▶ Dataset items
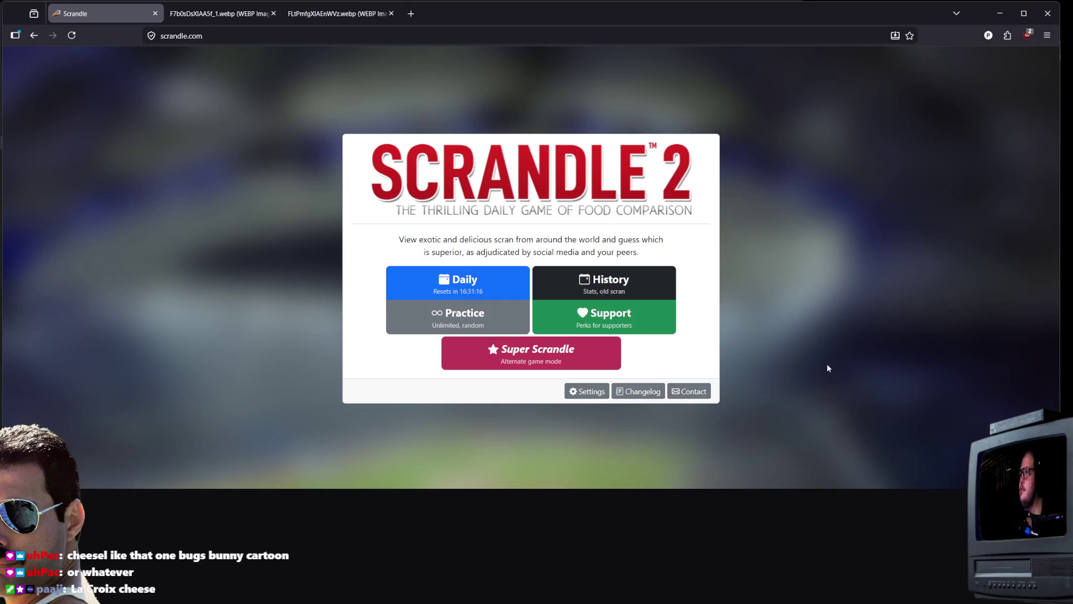
{"action": "left_click", "coordinate": [604, 282]}
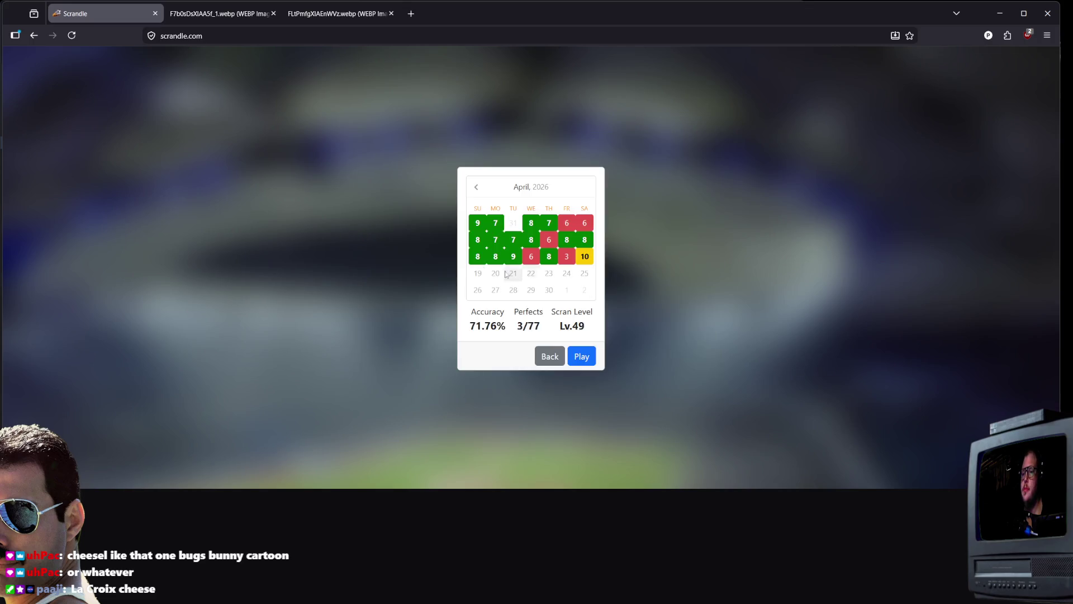
Start the 30 January 2026 round and make its first five picks, including crumble with custard
{"action": "left_click", "coordinate": [477, 190]}
{"action": "left_click", "coordinate": [476, 190]}
{"action": "left_click", "coordinate": [476, 190]}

▶ Task brief
Return all of the data exactly as written, and drop the pictures.

▶ Written reply
{"action": "left_click", "coordinate": [604, 282]}
Start the 30 January 2026 round and make its first five picks, including crumble with custard
{"action": "left_click", "coordinate": [477, 190]}
{"action": "left_click", "coordinate": [476, 190]}
{"action": "left_click", "coordinate": [476, 190]}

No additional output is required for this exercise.